Transcribed page text:
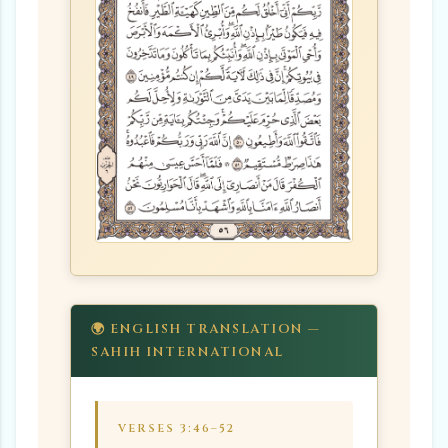
🌍 ENGLISH TRANSLATION —
SAHIH INTERNATIONAL
VERSES 3:46–52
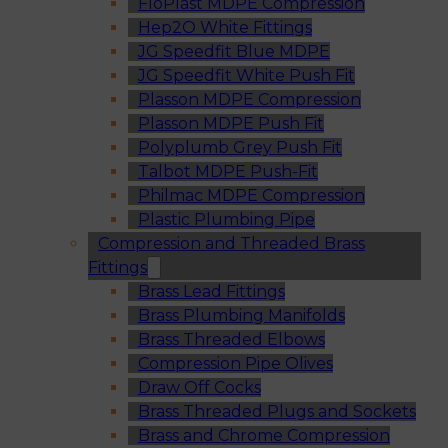
FloPlast MDPE Compression
Hep2O White Fittings
JG Speedfit Blue MDPE
JG Speedfit White Push Fit
Plasson MDPE Compression
Plasson MDPE Push Fit
Polyplumb Grey Push Fit
Talbot MDPE Push-Fit
Philmac MDPE Compression
Plastic Plumbing Pipe
Compression and Threaded Brass
Fittings
Brass Lead Fittings
Brass Plumbing Manifolds
Brass Threaded Elbows
Compression Pipe Olives
Draw Off Cocks
Brass Threaded Plugs and Sockets
Brass and Chrome Compression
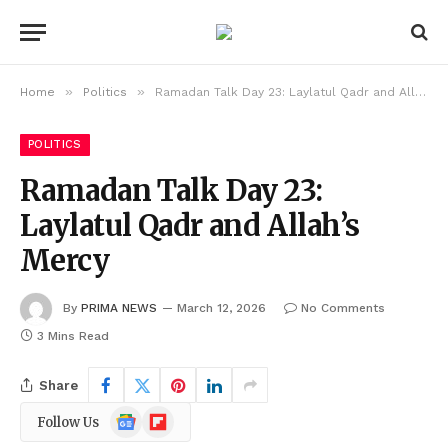
»
»
Home
Politics
Ramadan Talk Day 23: Laylatul Qadr and Allah’s Mercy
POLITICS
Ramadan Talk Day 23:
Laylatul Qadr and Allah’s
Mercy
By
PRIMA NEWS
March 12, 2026
No Comments
3 Mins Read
Share
Google
Flipboard
Follow Us
News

WHAT IS EXPECTED. Turn the text read from all the items into a single numbered list, skipping any blank lines. Leave the pictures out of the answer.

RESPONSE AREA.
1. 🌍 ENGLISH TRANSLATION —
2. SAHIH INTERNATIONAL
3. VERSES 3:46–52
4. FloPlast MDPE Compression
5. Hep2O White Fittings
6. JG Speedfit Blue MDPE
7. JG Speedfit White Push Fit
8. Plasson MDPE Compression
9. Plasson MDPE Push Fit
10. Polyplumb Grey Push Fit
11. Talbot MDPE Push-Fit
12. Philmac MDPE Compression
13. Plastic Plumbing Pipe
14. Compression and Threaded Brass
15. Fittings
16. Brass Lead Fittings
17. Brass Plumbing Manifolds
18. Brass Threaded Elbows
19. Compression Pipe Olives
20. Draw Off Cocks
21. Brass Threaded Plugs and Sockets
22. Brass and Chrome Compression
23. »
24. »
25. Home
26. Politics
27. Ramadan Talk Day 23: Laylatul Qadr and Allah’s Mercy
28. POLITICS
29. Ramadan Talk Day 23:
30. Laylatul Qadr and Allah’s
31. Mercy
32. By
33. PRIMA NEWS
34. March 12, 2026
35. No Comments
36. 3 Mins Read
37. Share
38. Google
39. Flipboard
40. Follow Us
41. News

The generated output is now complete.